Scott A. Edmonds, OD, FAAO, focuses his blog on the role of the optometrist in health care reform – moving from primary eye care to primary health care. He is the chief medical officer of MARCH Vision Care, the co-director of the Low Vision/Contact Lens Service at Wills Eye Institute in Philadelphia and a member of the Primary Care Optometry News Editorial Board. 

Disclosure: Edmonds is a consultant for March Vision and OcuHub.

BLOG: The case for primary care

In spite of the debate, drama and widespread awareness of the health care agenda in America, there has been no progress in resolving the most fundamental problem. This problem is the lack of resources for primary care services.

The Affordable Care Act (ACA), poised for repeal, actually did take some positive steps in this direction, according to the New England Journal of Medicine in its Health Policy Report in 2015 (Blumenthal et al.). Relative quotations from this work include: “The ACA has had its clearest and most measurable effects to date on the availability of health insurance to the American people and on their access to care… All told, more than 30 million Americans now have insurance under these new sources of coverage and consumer protections.”

Although we clearly have more of our citizens with coverage, it is not clear that this translates to true primary care that focuses on health education, wellness and prevention of the common chronic medical problems of obesity, hypertension and diabetes. This problem is not so much related to health care coverage as it is to the emphasis on the treatment of disease and the lack of providers to deliver this type of care.

In an important paper published by the Association of American Medical Colleges in April 2016, the scope of this problem is revealed: “By 2025, the study estimates a shortfall of between 14,900 and 35,600 primary care physicians.”

The answer lies in broadening the base of providers that provide primary care services and moving more of the health care dollar into this critical aspect of care. Yet movements in this direction are always going to end up in legislative battles and will be fought by many physician groups in spite of the obvious shortfall in physician numbers. Even nurse practitioners trained specifically in primary care will have to fight this battle, as noted in the Health Affairs, Health Policy Brief, “Nurse practitioners and primary care.”
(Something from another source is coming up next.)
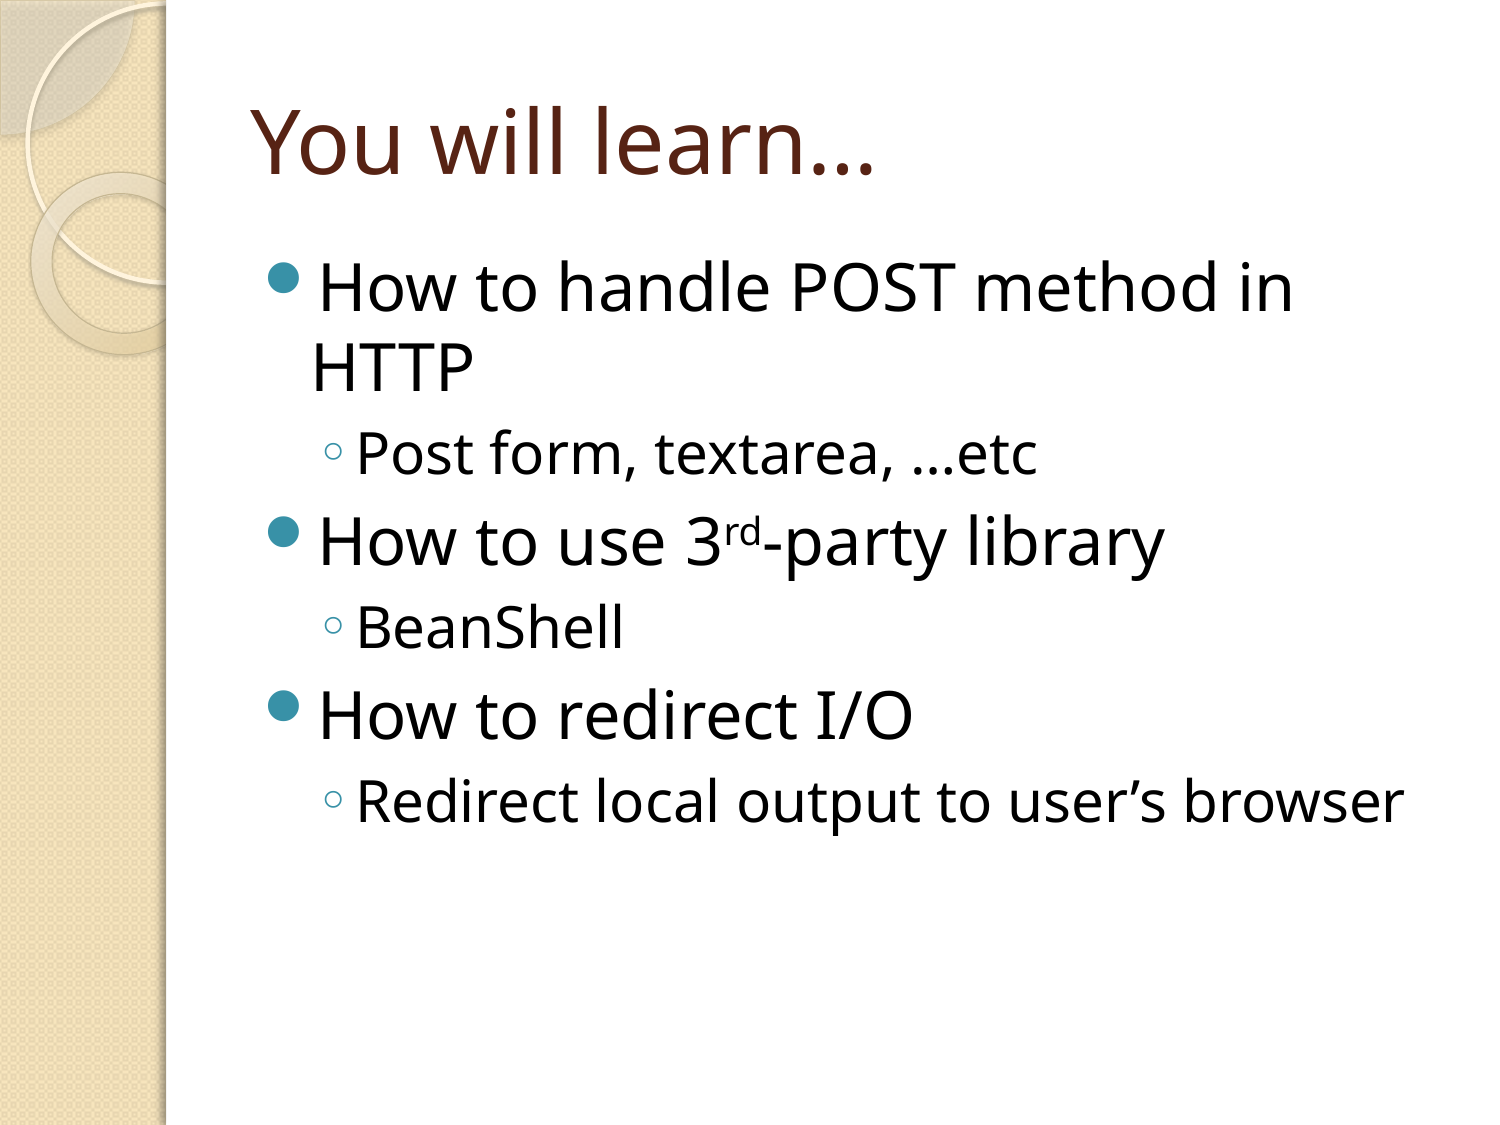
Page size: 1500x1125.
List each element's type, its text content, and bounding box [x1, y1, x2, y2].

title You will learn… [235, 45, 1466, 233]
list How to handle POST method in HTTP Post form, textarea, …etc How to use 3rd-party library BeanShell How to redirect I/O Redirect local output to user’s browser [235, 237, 1466, 1025]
For optometry, legislative efforts in each state must consider the public health need for expanded primary care services vs. further expansion into surgical eye care and laser procedures. State legislative committees and active state association members must ask themselves this important question before setting the legislative agenda: “In the past month in practice, did I see more patients that were obese, pre-diabetic, diabetic or with hypertension or more patients that needed a laser procedure?” And given the volume of these patients, “Does my state have the physician manpower to meet these needs of these patients?”

For the schools and colleges of optometry, it is important to consider the role of your future graduates in the health care system. Given the technology of the new millennium to perform the routine eye examination and evaluate and treat ophthalmic pathology, can’t our students spend more time on the prevention, diagnosis and management of the systemic pathology that leads to low vision and blindness?